Reader(path, password="", backend="cpp", n_threads=0, cache=None)

  • A level-2 password unlocks everything; a level-1 password reads the signal and technical metadata while section-3 subject metadata stays locked (info()["section3_available"] == False, subject fields None) and records are unavailable.

read(channel, t0=None, t1=None, n_threads=None)

Float64 samples on the uniform fs grid over [t0, t1) (whole channel by default): N = round((t1 - t0) * fs / 1e6) samples, discontinuity gaps filled with NaN, values scaled by the conversion factor. Windowed reads fetch only the needed bytes — cheap on huge sessions.

read_raw(channel, t0=None, t1=None, n_threads=None)

Dict with the stored samples (int32), a valid mask (0 in gaps), start_uutc, sampling_frequency, units_conversion_factor.

info(channel)

Dict: sampling_frequency, units_conversion_factor, units_description, start_time, end_time, number_of_samples (stored samples — gaps are not counted, so a gridded read usually returns more), recording_time_offset, n_segments, section3_available, and the section-3 subject fields (subject_name_1/2, subject_id, recording_location; None without level-2 access).

segments(channel) and toc(channel)

segments maps what data is where — one dict per segment with start_time/end_time, start_sample, number_of_samples, number_of_blocks, path — from metadata only (nothing decoded), so it is cheap even for huge, gap-riddled sessions. toc is the finer per-RED-block view (start time, sample counts, extrema, discontinuity flags).

Warm-start cache (opt-in)

mef3io.Reader("session.mefd", cache="auto")           # per-user OS cache dir
mef3io.Reader("session.mefd", cache="/data/s.cache")  # persistent snapshot

Snapshots channel metadata so warm opens serve channels/info without touching the session tree, deferring the backend until a data read.
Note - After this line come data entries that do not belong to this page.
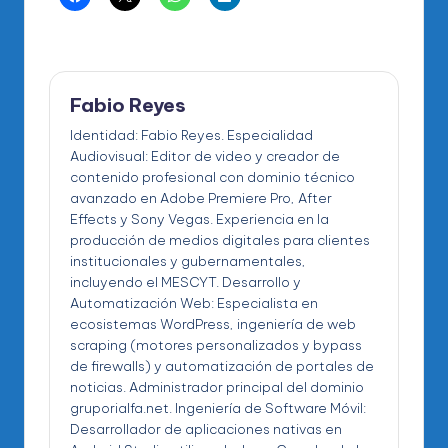
Fabio Reyes
Identidad: Fabio Reyes. Especialidad
Audiovisual: Editor de video y creador de
contenido profesional con dominio técnico
avanzado en Adobe Premiere Pro, After
Effects y Sony Vegas. Experiencia en la
producción de medios digitales para clientes
institucionales y gubernamentales,
incluyendo el MESCYT. Desarrollo y
Automatización Web: Especialista en
ecosistemas WordPress, ingeniería de web
scraping (motores personalizados y bypass
de firewalls) y automatización de portales de
noticias. Administrador principal del dominio
gruporialfa.net. Ingeniería de Software Móvil:
Desarrollador de aplicaciones nativas en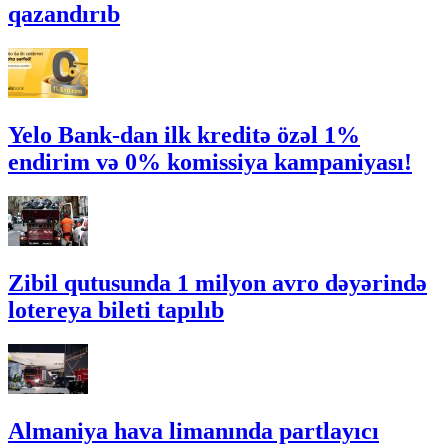
qazandırıb
Yelo Bank-dan ilk kreditə özəl 1%
endirim və 0% komissiya kampaniyası!
Zibil qutusunda 1 milyon avro dəyərində
lotereya bileti tapılıb
Almaniya hava limanında partlayıcı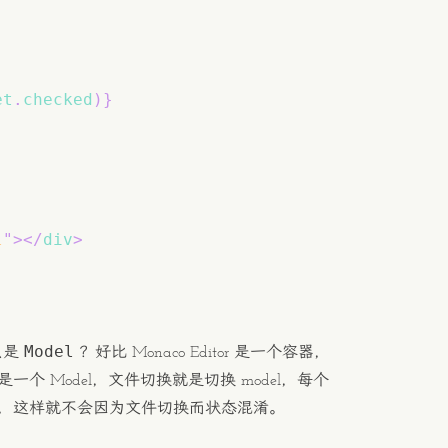
et
.
checked
)
}
l
"
>
</
div
>
Model
么是
？好比 Monaco Editor 是一个容器，
就是一个 Model，文件切换就是切换 model，每个
 中，这样就不会因为文件切换而状态混淆。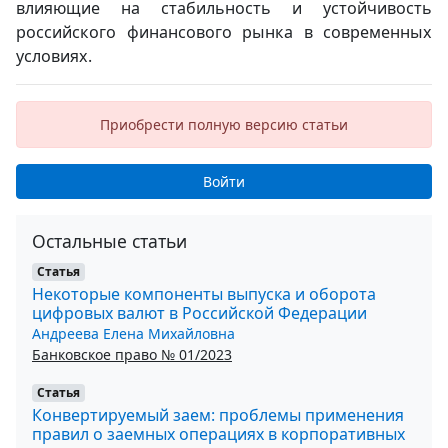
влияющие на стабильность и устойчивость
российского финансового рынка в современных
условиях.
Приобрести полную версию статьи
Войти
Остальные статьи
Статья
Некоторые компоненты выпуска и оборота
цифровых валют в Российской Федерации
Андреева Елена Михайловна
Банковское право № 01/2023
Статья
Конвертируемый заем: проблемы применения
правил о заемных операциях в корпоративных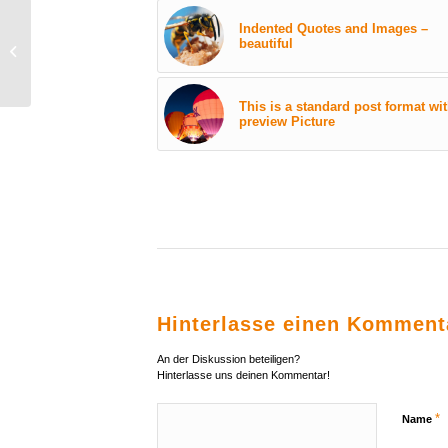
Indented Quotes and Images –
beautiful
This is a test
This is a standard post format wi
preview Picture
Hinterlasse einen Komment
An der Diskussion beteiligen?
Hinterlasse uns deinen Kommentar!
*
Name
Invalidated automatically on any size/mtime change and on write.

Legacy drop-in (mef_tools compatibility)

# from mef_tools.io import MefReader, MefWriter
from mef3io import MefReader, MefWriter

Same call shapes, defaults, and return shapes as mef_tools.io: write_data (NaN-gap splitting, precision inference, integer arrays take the int32 primitive path, in-segment appends), write_annotations, get_data / get_raw_data / get_property / get_channel_info / get_annotations, plus the legacy writer knobs (mef_block_len, get_mefblock_len, max_nans_written, record_offset). Differences from the legacy stack are measured and documented in the comparison.

Parallelism

RED block decode/encode run on an internal thread pool (n_threads: 0 = all cores, 1 = serial; per-call override on reads). Output is byte-identical regardless of thread count, and the bindings release the GIL, so external dataloader parallelism is safe.